The authors present a novel fusion technique that uses CBT pedicle screw fixation in a previously instrumented pedicle with intraoperative O-arm guided navigation. This method obviates the need for hardware removal. This cohort of patients experienced good clinical results. Computed tomography navigation was critical for accurate CBT screw placement at levels where previous traditional pedicle screws were already placed for symptomatic ASLD.
腰椎融合术后出现的症状性相邻节段腰椎疾病(ASLD)通常需要后续手术干预。作者报告了利用皮质骨轨迹(CBT)椎弓根螺钉固定术并结合术中CT(O型臂)图像引导导航技术来稳定症状性ASLD患者的脊柱节段。这种独特的技术可在同一椎弓根内植入2枚螺钉(1枚传统椎弓根轨迹螺钉和1枚CBT螺钉),并且无需移除先前植入的器械。
回顾性分析5例连续接受CBT腰椎融合术及后路椎间植骨治疗ASLD患者的病历资料。所有患者均使用O型臂结合StealthStation导航系统进行螺钉轨迹规划。收集患者的基本人口统计学资料、手术细节以及影像学和临床结果。

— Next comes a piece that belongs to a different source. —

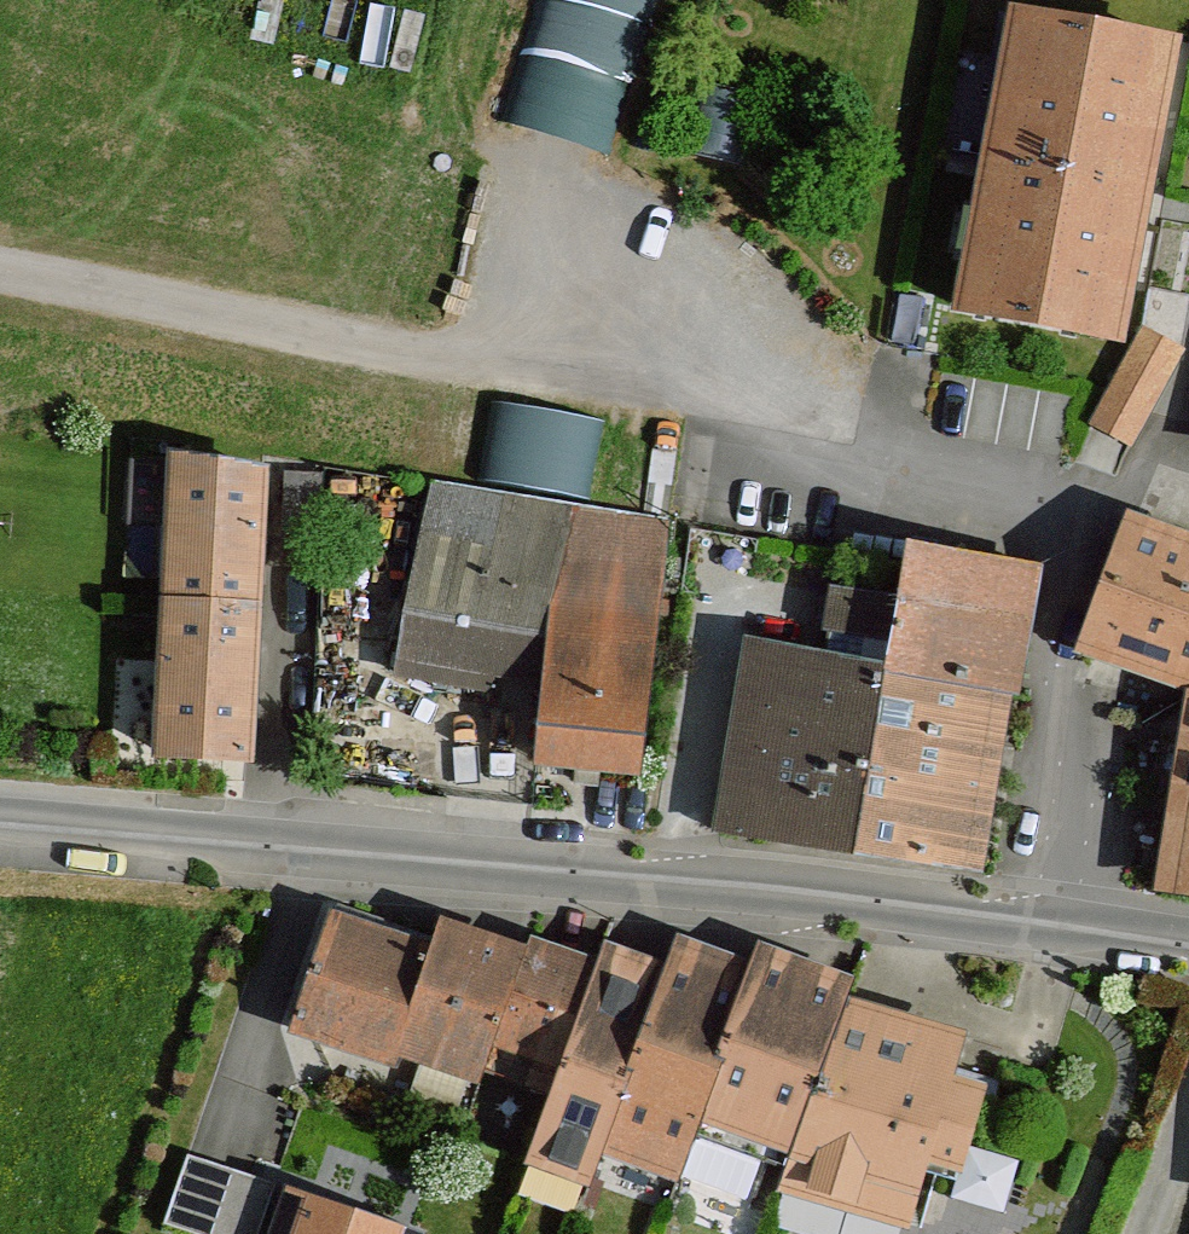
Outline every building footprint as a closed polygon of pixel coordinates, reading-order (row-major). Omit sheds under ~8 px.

患者平均年龄为69.4岁(范围58 - 82岁)。5例手术中有4例采用了微创脊柱技术(MAST)中线腰椎融合(MIDLF)系统。平均手术时长为218分钟(范围175 - 315分钟)。在整个队列中,在先前已植入器械的椎弓根内植入了5.5毫米的皮质螺钉。平均住院时间为2.8天(范围2 - 3天),且无手术并发症。所有患者均有超过6个月的影像学和临床随访(范围10 - 15个月)。在最后一次随访时,所有患者均报告其症状较术前有所改善。影像学随访显示Lenke融合分级为A或B级。
作者介绍了一种新型融合技术,即在先前已植入器械的椎弓根内使用CBT椎弓根螺钉固定术,并结合术中O型臂引导导航。该方法无需移除内固定物。这组患者取得了良好的临床效果。计算机断层扫描导航对于在先前已为症状性ASLD植入传统椎弓根螺钉的节段准确置入CBT螺钉至关重要。